- _URAIAN TUGAS_: Bisakah Anda menulis ulang bagian teks tentang batik, mulai dari kata-kata "Sementara itu di" dan berhenti setelah "jauh sebelum itu.", dengan mengganti "nilai-nilai filosofis" menjadi "makna simbolis"?

- _KUTIPAN TEKS_:
· · ·

Inilah Batik!

Membatik dengan canting.

Koran Sulindo – Batik bukan semata-mata motif atau gambar atau desain yang tampak. Yang dimaksud batik juga mencakup dan tak bisa dilepaskan dari alat dan bahannya.

Alatnya berupa canting dan stempel (cap), plus alat pemanas lilin (malam)—yang  umumnya dipakai sampai sekarang berupa kompor kecil. Bahan utamanya lilin (malam) dan pewarna, plus media kreasinya (sejauh ini media yang digunakan umumnya berupa kain dan kayu).

Suka atau tidak, bila tak menggunakan alat dan bahan tersebut, suatu media yang “bermotif batik” tak bisa dilabeli atau dimasukkan ke dalam kategori batik. Kain yang motif batiknya dicetak dengan menggunakan mesin cetak dan tak menggunakan lilin, misalnya, tak bisa dan tak boleh disebut batik.

Amy D. Wirabudi

Meski sampai sekarang belum diketahui dari mana sebenarnya teknik mencetak dengan lilin itu berasal dan sejak kapan, batik telah ada dan mengakar di Bumi Nusantara Indonesia sejak berabad-abad silam. Seorang Belanda bernama G.P. Rouffaer dalam buku dan artikelnya yang diterbitkan pada awal abad ke-20 dan dikutip banyak ahli mengungkapkan, teknik membatik kemungkinan diperkenalkan dari India atau Sri Lanka pada abad ke-6 atau ke-7.

Sementara itu di Jawa, ungkap Rouffaer lagi, batik dan cara membatik telah menjadi obyek studi dan memiliki nilai-nilai filosofis sejak awal abad ke-18. Artinya, batik di Jawa khususnya telah ada jauh sebelum itu.

Menurut Rouffaer pula, pola gringsing sudah dikenal sejak abad ke-12 di Kediri, Jawa Timur. Pola seperti ini hanya bisa dibentuk dengan menggunakan alat canting. Itu sebabnya, Rouffaer berpandangan, canting ditemukan di Jawa pada abad yang sama.

· · ·

- _MATERI YANG DIBERIKAN_:
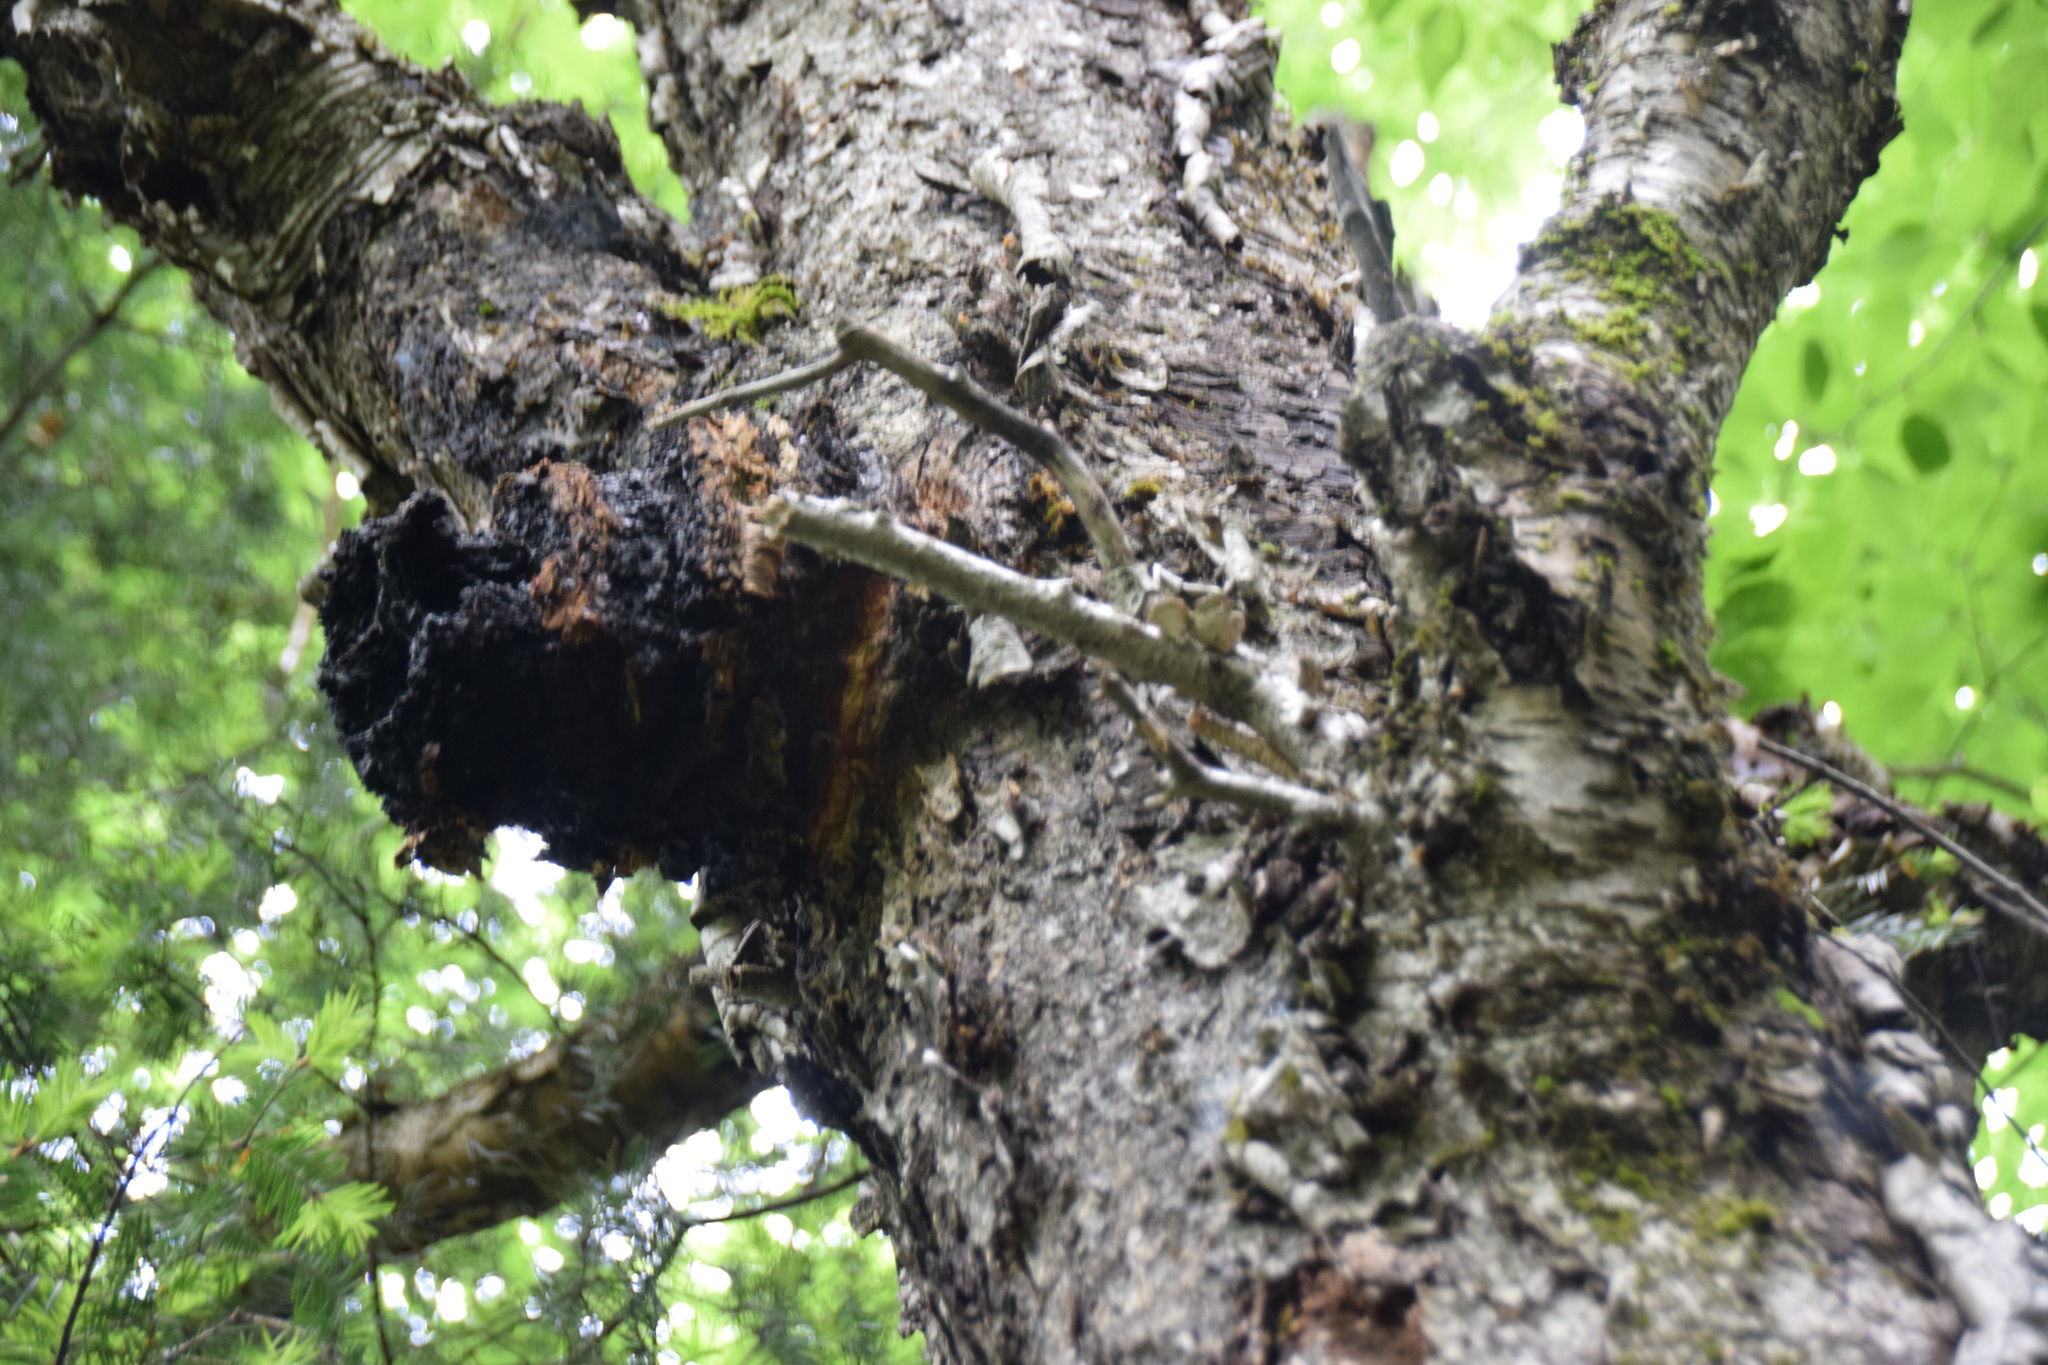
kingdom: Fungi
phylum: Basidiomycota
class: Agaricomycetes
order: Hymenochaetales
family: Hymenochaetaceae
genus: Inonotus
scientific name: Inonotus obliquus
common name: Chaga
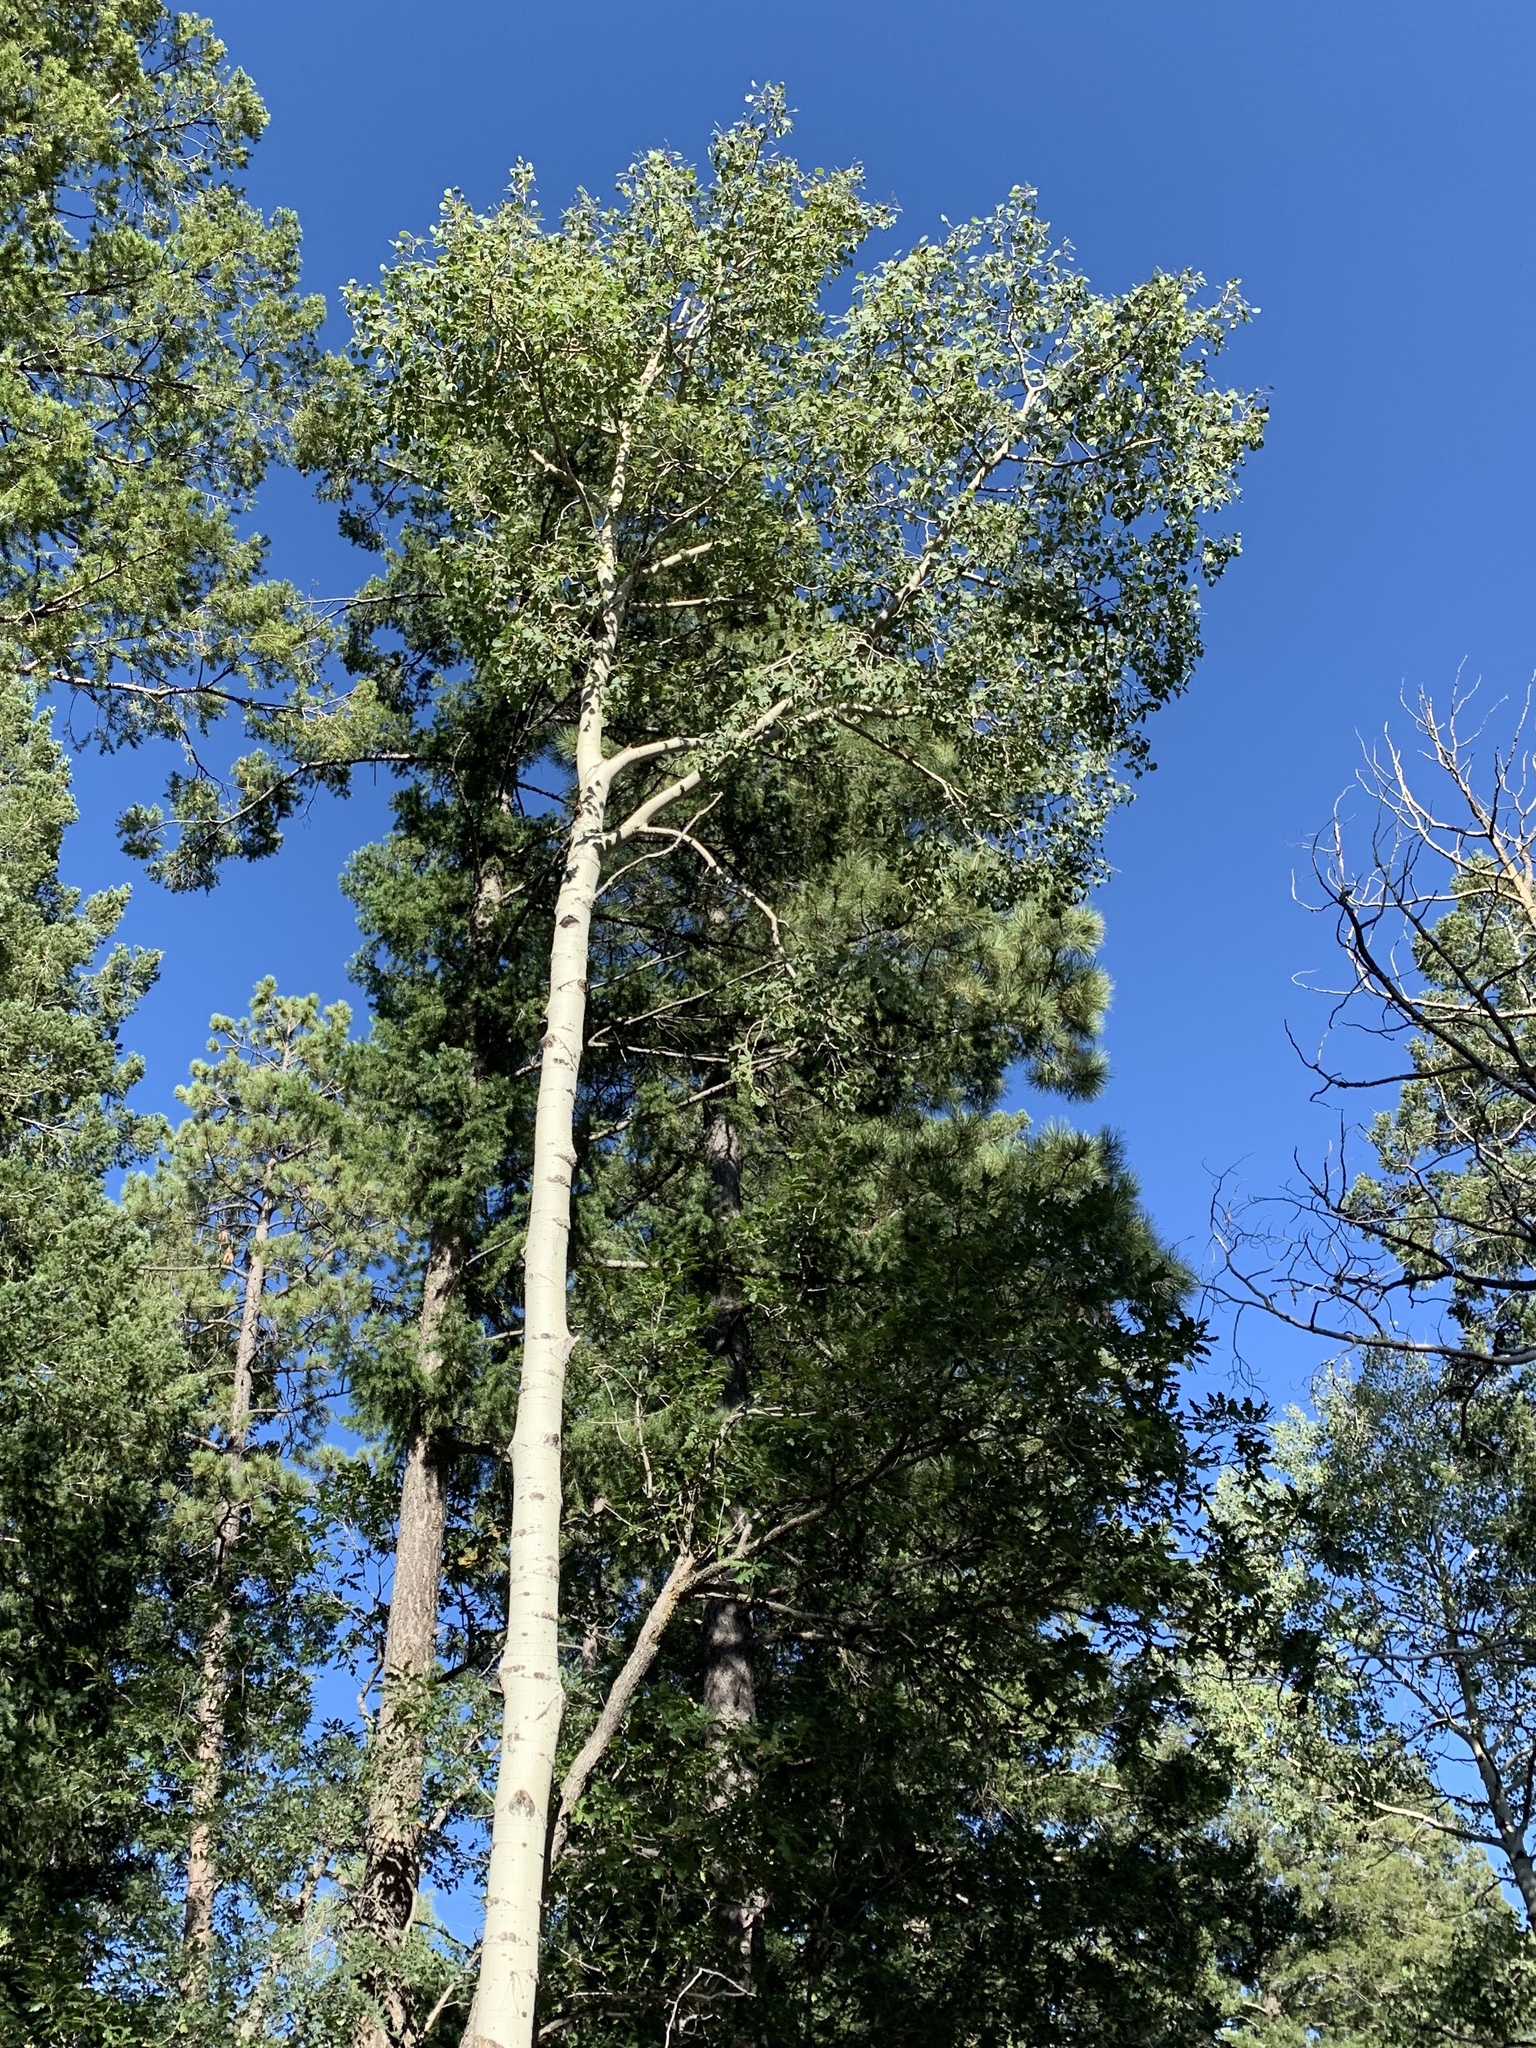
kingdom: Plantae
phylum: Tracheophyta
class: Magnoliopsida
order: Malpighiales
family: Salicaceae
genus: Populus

· · ·

- _JAWABAN LENGKAP_:
Sementara itu di Jawa, ungkap Rouffaer lagi, batik dan cara membatik telah menjadi obyek studi dan memiliki makna simbolis sejak awal abad ke-18. Artinya, batik di Jawa khususnya telah ada jauh sebelum itu.